Confined aquifers challenge current groundwater sustainability concepts due to their long response time scales and the dampening potential of aquitards. Pumping introduces a perturbation that initiates a transient response, which propagates through the confining units towards adjacent aquifers and surface systems. As a result, the planning horizon, which refers to the timeframe over which management decisions are evaluated, becomes a critical factor in sustainability assessments. This work explores how sustainable yield estimations in confined systems are influenced by climatic conditions, the degree of confinement, and the chosen planning horizon.
To investigate this, a synthetic cross-section model of a multi-layer aquifer system was developed using MODFLOW6 and FloPy. The sustainable yield was estimated through a constrained optimization approach, by iteratively running a transient model with different constant pumping rates. This analysis was conducted under a range of scenarios, including contrasting recharge rates, varying degrees of confinement, and multiple planning horizons. Additionally, the effect of transient recharge rates was investigated to understand their relevance on the transient response of the system and the impact on estimated sustainable yields.
The modelled response times of this type of systems appear to be highly relevant for planning purposes given the typical human timeframes used for management and policy implementations. Our results reveal that sustainable yield is not a single, fixed value but a dynamic variable dependent on the chosen planning horizon. This analysis illustrates that what might be considered a sustainable withdrawal rate over a 25-year horizon could lead to unacceptable or undesirable impacts over a 50-year period, bringing an important question to the debate: which planning horizon to use?

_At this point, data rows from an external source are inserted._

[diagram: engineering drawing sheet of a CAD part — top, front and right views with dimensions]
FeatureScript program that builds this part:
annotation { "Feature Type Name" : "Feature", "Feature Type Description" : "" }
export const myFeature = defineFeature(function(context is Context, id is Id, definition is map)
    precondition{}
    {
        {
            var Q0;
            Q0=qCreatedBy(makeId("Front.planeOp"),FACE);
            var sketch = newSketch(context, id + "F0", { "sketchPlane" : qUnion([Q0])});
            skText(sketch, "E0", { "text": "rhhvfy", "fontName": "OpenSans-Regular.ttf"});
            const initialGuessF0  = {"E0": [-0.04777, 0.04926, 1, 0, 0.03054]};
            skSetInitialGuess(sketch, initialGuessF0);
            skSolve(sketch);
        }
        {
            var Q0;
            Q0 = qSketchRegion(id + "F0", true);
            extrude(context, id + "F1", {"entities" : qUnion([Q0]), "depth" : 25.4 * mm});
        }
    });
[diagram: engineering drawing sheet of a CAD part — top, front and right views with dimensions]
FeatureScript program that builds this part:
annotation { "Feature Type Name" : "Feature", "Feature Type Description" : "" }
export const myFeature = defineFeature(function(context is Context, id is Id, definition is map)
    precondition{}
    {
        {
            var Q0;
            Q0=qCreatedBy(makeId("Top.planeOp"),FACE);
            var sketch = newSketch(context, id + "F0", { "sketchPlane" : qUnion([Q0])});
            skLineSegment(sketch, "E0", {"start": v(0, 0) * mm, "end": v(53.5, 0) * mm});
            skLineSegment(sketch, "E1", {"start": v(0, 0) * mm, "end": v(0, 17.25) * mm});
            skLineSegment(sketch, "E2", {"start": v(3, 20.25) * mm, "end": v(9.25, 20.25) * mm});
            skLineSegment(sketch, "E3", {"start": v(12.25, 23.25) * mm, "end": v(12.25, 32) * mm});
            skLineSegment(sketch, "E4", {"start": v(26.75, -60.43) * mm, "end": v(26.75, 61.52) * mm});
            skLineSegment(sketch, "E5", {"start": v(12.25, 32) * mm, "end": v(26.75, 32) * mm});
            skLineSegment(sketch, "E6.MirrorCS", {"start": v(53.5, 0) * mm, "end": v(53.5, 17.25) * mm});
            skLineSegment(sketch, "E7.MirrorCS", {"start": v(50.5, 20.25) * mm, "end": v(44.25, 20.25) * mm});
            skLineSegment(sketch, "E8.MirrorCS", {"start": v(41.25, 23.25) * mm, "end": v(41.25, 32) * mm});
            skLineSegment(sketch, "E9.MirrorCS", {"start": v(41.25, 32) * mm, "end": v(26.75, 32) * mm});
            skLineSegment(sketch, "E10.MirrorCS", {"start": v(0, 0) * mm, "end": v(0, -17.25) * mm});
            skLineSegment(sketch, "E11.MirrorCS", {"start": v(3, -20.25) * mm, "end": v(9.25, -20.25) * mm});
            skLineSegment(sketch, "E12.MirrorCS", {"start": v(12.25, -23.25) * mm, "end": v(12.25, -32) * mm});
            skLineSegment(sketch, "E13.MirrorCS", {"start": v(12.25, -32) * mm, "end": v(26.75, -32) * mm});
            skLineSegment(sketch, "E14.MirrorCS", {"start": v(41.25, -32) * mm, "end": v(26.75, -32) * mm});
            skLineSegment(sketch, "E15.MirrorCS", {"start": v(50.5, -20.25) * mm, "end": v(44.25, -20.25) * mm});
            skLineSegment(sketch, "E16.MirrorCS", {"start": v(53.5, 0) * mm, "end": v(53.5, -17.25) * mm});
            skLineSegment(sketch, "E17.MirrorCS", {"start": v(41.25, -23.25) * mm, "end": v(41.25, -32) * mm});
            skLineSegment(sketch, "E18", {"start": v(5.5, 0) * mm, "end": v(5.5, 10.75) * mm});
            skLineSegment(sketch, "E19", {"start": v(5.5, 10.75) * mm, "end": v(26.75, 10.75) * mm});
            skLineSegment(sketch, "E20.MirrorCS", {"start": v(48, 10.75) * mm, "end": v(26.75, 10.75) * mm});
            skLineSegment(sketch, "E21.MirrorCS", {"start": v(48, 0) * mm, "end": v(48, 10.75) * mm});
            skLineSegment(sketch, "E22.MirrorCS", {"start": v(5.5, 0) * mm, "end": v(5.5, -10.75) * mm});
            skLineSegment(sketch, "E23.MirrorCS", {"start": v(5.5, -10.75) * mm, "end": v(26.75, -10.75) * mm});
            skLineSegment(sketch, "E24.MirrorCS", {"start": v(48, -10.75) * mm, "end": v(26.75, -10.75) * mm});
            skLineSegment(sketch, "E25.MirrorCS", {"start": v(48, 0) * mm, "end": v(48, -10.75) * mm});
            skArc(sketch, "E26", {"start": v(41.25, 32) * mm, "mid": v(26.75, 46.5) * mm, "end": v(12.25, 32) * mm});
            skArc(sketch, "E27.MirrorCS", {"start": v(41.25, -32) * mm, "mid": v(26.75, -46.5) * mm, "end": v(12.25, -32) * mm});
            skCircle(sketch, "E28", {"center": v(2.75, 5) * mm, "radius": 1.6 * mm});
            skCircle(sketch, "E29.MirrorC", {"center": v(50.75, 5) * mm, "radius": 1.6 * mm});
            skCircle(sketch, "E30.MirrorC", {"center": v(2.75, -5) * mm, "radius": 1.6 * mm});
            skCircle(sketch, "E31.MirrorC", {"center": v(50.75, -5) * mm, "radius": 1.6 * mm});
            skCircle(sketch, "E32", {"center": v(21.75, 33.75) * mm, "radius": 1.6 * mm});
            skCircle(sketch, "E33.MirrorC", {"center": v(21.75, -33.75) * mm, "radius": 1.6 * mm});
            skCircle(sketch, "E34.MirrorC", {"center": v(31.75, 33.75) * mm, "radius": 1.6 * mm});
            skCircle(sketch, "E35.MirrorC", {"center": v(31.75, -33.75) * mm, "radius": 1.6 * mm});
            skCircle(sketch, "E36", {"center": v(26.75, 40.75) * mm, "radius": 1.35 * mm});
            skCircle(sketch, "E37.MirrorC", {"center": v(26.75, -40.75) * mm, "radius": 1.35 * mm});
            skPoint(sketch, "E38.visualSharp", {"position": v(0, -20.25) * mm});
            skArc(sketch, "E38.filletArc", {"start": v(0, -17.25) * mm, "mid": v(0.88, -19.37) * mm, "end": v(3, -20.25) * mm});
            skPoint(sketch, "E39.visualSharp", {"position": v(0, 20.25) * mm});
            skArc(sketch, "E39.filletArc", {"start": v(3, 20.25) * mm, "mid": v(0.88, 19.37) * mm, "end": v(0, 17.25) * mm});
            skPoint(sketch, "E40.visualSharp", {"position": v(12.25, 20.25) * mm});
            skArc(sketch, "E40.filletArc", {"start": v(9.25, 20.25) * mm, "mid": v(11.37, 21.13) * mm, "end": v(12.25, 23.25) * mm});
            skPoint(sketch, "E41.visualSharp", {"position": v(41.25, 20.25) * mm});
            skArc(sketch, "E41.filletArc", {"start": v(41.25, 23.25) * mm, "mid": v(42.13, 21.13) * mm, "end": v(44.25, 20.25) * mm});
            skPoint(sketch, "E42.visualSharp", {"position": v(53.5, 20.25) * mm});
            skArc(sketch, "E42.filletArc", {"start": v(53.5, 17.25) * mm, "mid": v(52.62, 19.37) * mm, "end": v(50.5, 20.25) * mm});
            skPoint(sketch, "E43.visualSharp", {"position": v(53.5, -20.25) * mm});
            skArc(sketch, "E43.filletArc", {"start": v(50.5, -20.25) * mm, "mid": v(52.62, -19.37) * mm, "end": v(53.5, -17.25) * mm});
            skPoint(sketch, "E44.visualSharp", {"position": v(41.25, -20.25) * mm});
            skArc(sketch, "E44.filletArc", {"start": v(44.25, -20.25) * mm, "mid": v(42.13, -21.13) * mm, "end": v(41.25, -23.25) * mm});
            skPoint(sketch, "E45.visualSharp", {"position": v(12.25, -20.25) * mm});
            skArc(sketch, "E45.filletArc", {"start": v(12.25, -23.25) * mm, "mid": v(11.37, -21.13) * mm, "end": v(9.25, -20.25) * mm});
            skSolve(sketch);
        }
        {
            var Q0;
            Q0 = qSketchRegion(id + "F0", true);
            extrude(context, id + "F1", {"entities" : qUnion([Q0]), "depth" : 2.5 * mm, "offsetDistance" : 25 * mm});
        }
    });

We conclude that effective management of confined aquifers requires a paradigm shift away from steady-state thinking: what is considered sustainable fundamentally depends on when we decide to evaluate it. This demands an adaptive, time-dependent approach where sustainability is analysed within a context-specific planning horizon, acknowledging that our decisions today have consequences that might unfold over decades or even centuries. This introduces broader issues of intergenerational equity, emphasizing that sustainability cannot be determined solely by physical indicators and it must also address long-term governance and ethical considerations.